▸ WHAT IS NEEDED: For the entries below, the expected answer is the line with "147 92 3922", the line with "276 346 1221", and every line between them, exactly as written, and nothing more.

▸ RECORDS FOR THIS EXERCISE:
########################################

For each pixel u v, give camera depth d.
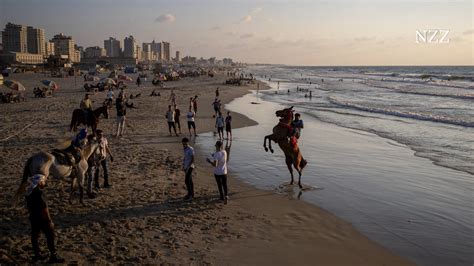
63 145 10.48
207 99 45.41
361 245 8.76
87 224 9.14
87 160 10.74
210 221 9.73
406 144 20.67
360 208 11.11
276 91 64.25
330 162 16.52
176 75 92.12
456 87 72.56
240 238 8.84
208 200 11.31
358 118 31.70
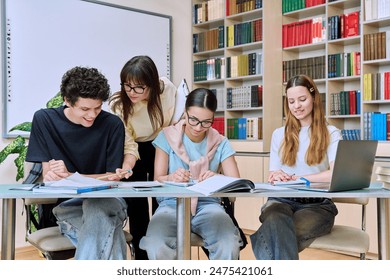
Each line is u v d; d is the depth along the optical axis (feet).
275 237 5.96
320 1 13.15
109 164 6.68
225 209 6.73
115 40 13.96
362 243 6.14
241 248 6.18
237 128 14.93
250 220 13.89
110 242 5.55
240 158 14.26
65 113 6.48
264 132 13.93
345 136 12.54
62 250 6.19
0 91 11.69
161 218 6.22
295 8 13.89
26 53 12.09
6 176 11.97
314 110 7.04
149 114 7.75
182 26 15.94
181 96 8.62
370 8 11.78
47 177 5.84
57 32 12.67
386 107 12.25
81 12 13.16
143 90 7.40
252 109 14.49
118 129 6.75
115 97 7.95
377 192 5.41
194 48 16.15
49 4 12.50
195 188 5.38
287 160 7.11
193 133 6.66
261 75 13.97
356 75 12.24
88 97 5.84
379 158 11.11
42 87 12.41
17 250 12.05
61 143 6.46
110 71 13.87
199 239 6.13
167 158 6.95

########################################

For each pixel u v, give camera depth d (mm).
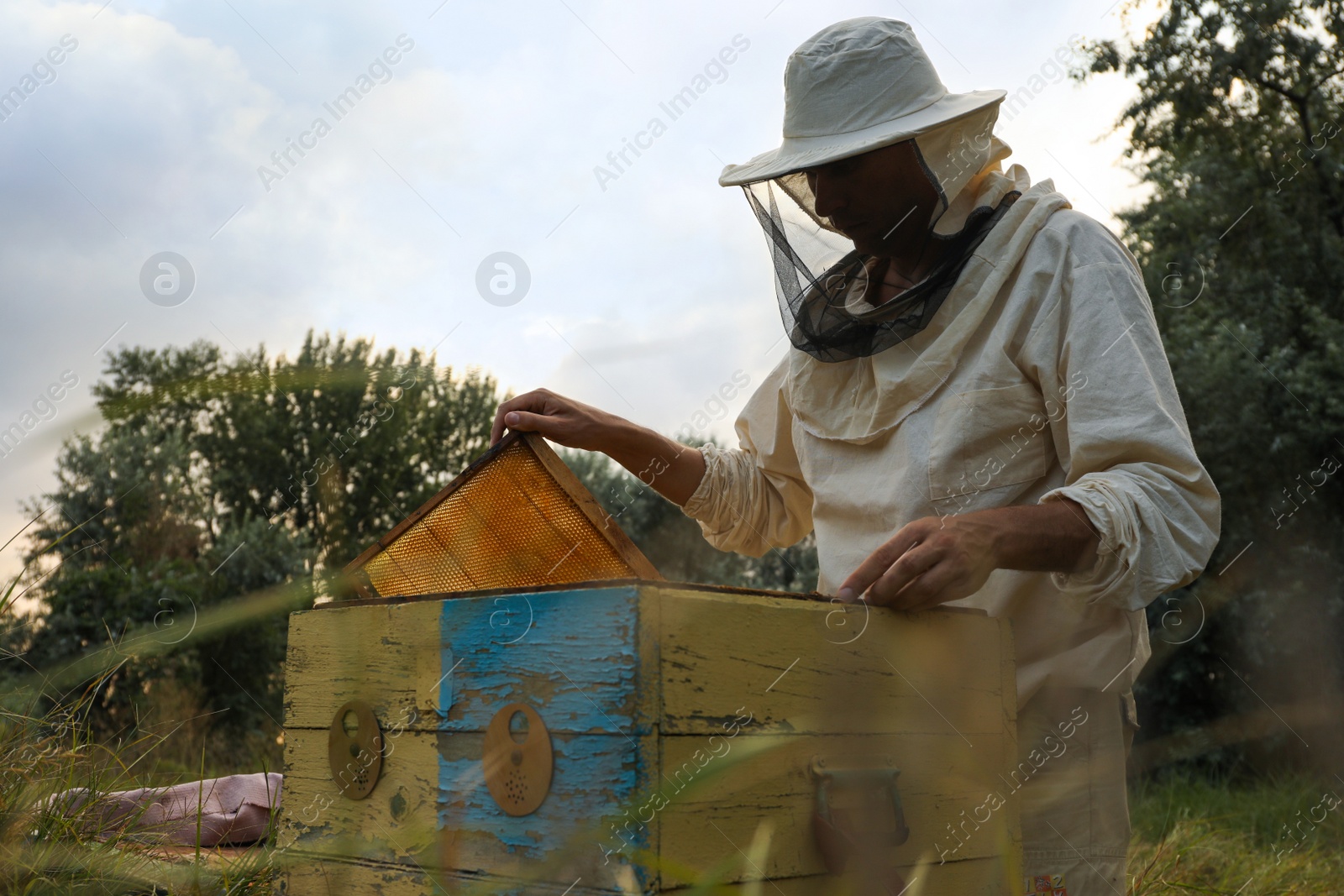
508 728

########################################

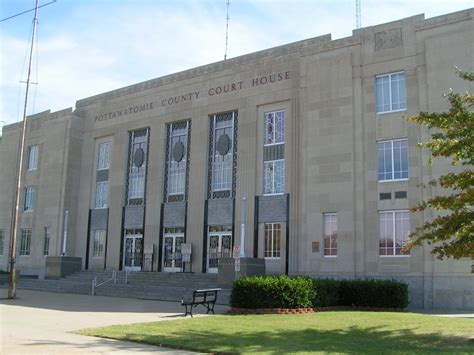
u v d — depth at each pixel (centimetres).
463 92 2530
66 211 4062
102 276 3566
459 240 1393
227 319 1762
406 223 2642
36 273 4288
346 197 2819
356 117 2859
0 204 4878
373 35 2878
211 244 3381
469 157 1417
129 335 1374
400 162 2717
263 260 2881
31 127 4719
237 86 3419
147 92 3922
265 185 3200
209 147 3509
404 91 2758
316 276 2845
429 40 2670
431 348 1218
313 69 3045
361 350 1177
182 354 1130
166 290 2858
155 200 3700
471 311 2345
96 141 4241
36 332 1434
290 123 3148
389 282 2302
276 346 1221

########################################

▸ PROBLEM SOLUTION:
147 92 3922
265 185 3200
209 147 3509
404 91 2758
316 276 2845
429 40 2670
431 348 1218
313 69 3045
361 350 1177
182 354 1130
166 290 2858
155 200 3700
471 311 2345
96 141 4241
36 332 1434
290 123 3148
389 282 2302
276 346 1221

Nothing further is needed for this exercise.